Center for Human Genetics and Laboratory Diagnostics, Dr. Klein, Dr. Rost and Colleagues

Familial Mediterranean Fever (FMF) [E85.0]

OMIM numbers: 249100, 608107 (MEFV)

Dr. rer. nat. Christoph Marschall, Dr. rer. nat. Barbara Bangol

Scientific Background

FMF is the most frequently occurring familial form of periodic recurrent episodes of fever, mainly occurring among the population around the Southern Mediterranean Sea. Inheritance of the common, classic type of familial Mediterranean fever is autosomal recessive with reduced penetrance. Northern Africans, Anatolian Turks, Iraqi Jews and Armenians are most frequently affected. Incidence is 1 in 2,000 among Northern Africans; heterozygous frequency can reach up to 20% in certain regions. In 70% of all cases first signs and symptoms of the disease already appear before the age of ten and are characterized by temporary fever attacks lasting 3-5 days, pleuritis and peritonitis accompanied by joint, muscular and abdominal pain. If not treated, a secondary amyloidosis causes renal insufficiency followed by death in 12-40% of all cases. Prophylactic administration of Colchicine seems to reduce the signs and symptoms and the risk of amyloidosis.

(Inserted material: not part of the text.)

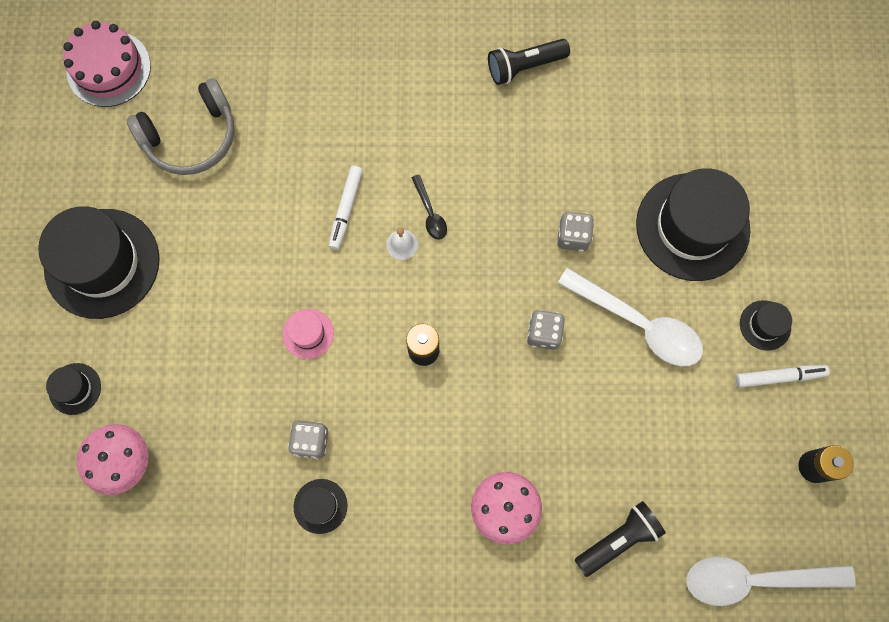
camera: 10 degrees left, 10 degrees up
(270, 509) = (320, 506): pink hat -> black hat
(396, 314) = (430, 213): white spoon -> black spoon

In the case of the classic form of Mediterranean fever, mutations were identified in the marenostrin/pyrine (MEFV) gene on chromosome 16, which enables early diagnosis and appropriate treatment. Most cases are caused by a small number of frequently occuring mutations (founder effect), which are detected in the first step of the diagnostic procedure. Despite searching for mutations within the entire coding region of the MEFV gene, no mutation can be found in approx. 30% of all chromosomes of FMF patients. The detection of a heterozygous MEFV mutation, however, supports the clinical diagnosis of FMF if there are clear clinical signs and symptoms.